If she is of school age majority of schools now have some form of counselling available to them – primary and secondary schools. Ask and keep asking till she gets something to help.
Try to reassure her and try to get her into her own bed – thats the hard bit! I spent a few weeks seversl years ago battling with my primary school age child over this – I know now it was anxiety due to his abuse of her and also her fear for me as he’d told her he would hit me as well as her. More recently I spent several weeks on a mattress of the the floor in the bedroom of the same teenage child – again down to her fear of him even though we’d left. She kept seeing him heading for her ready to strangle her – not her imagination, she was reliving what he did at a time we were both too terrified to report it or to leave.

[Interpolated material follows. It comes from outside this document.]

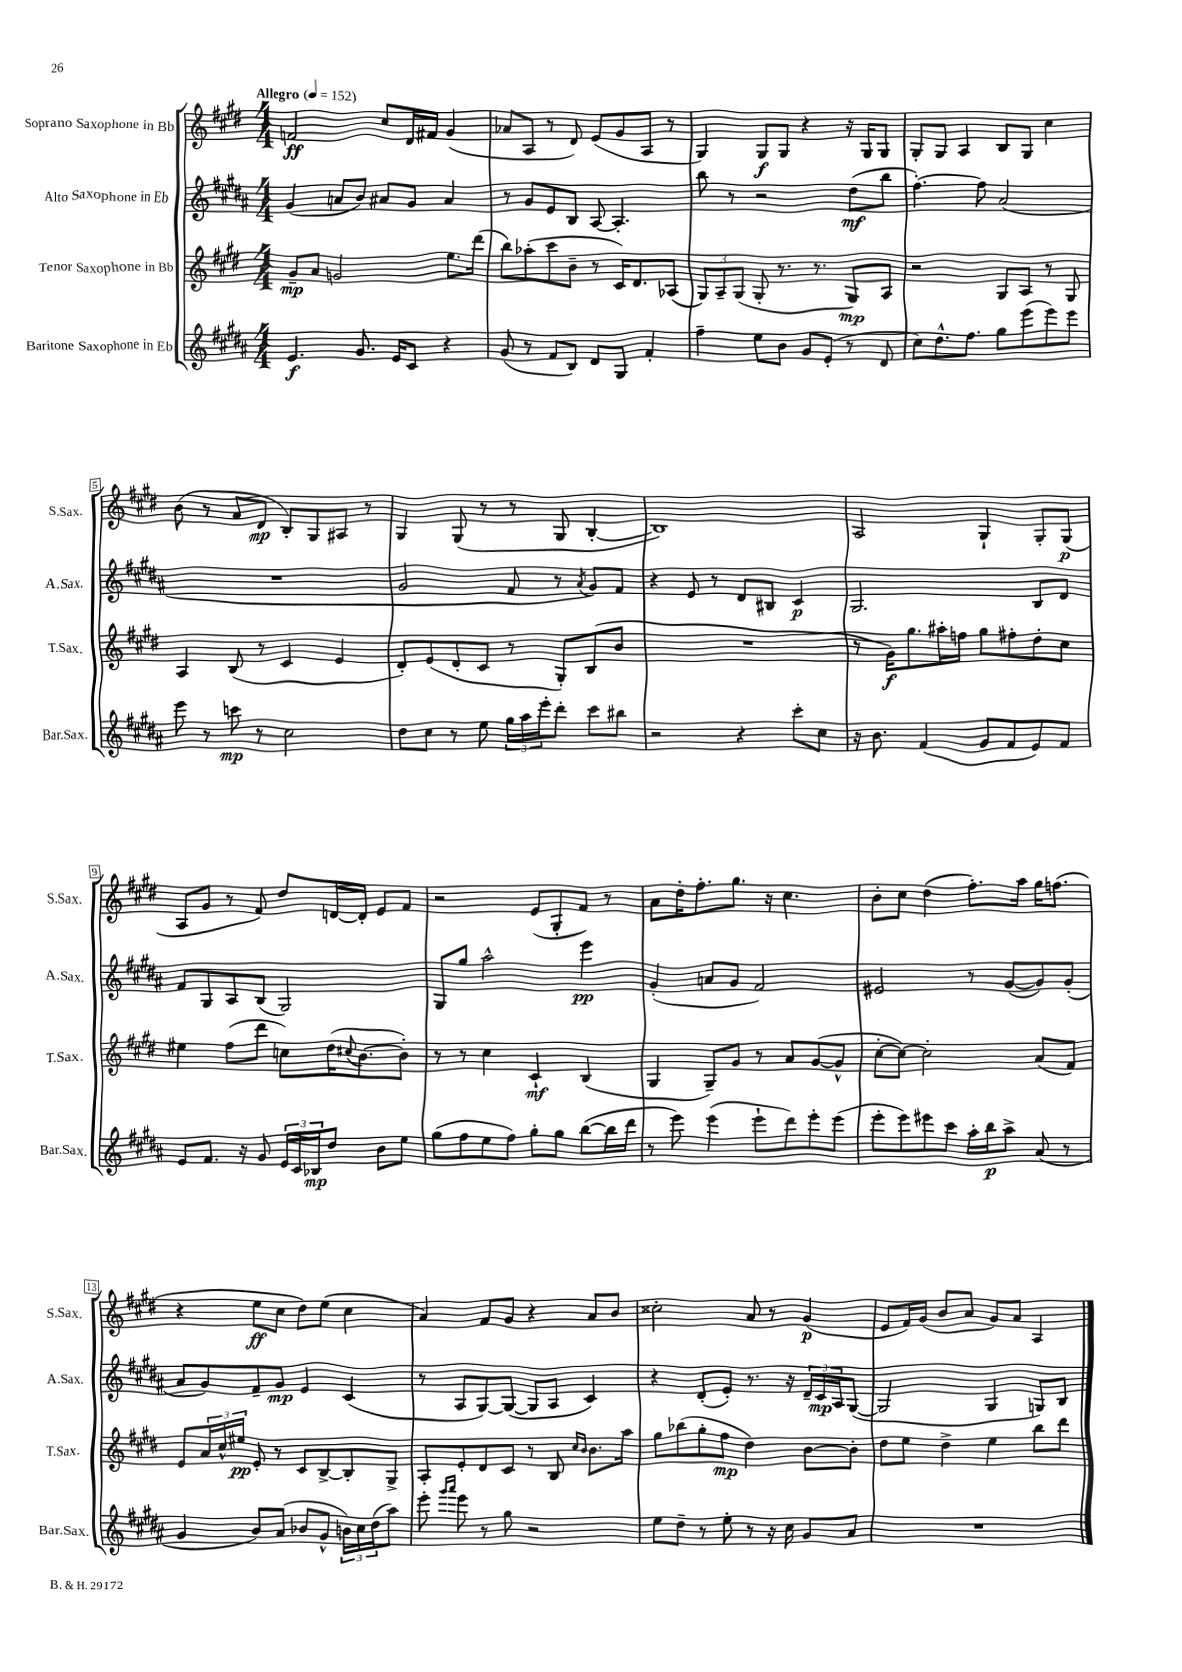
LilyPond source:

It will get better. Your child will settle, just give support, reassurance, stability and hugs and ask for help for her. Try to get a bedtime routine again with looking forward to things you might do, not back at whats happened xx -
10th April 2018 at 6:52 am #56959
citrine
ParticipantThank you White rose. I’ll keep my appointment.
My daughter is secondary school age and like your daughter she also sleeps with me to protect me.
She tends to suffer in guilt too all related to her father. But I guess I’m exactly the same.
I’ll see the GP and see what she suggests. I did think about contacting the school so I’ll do this too.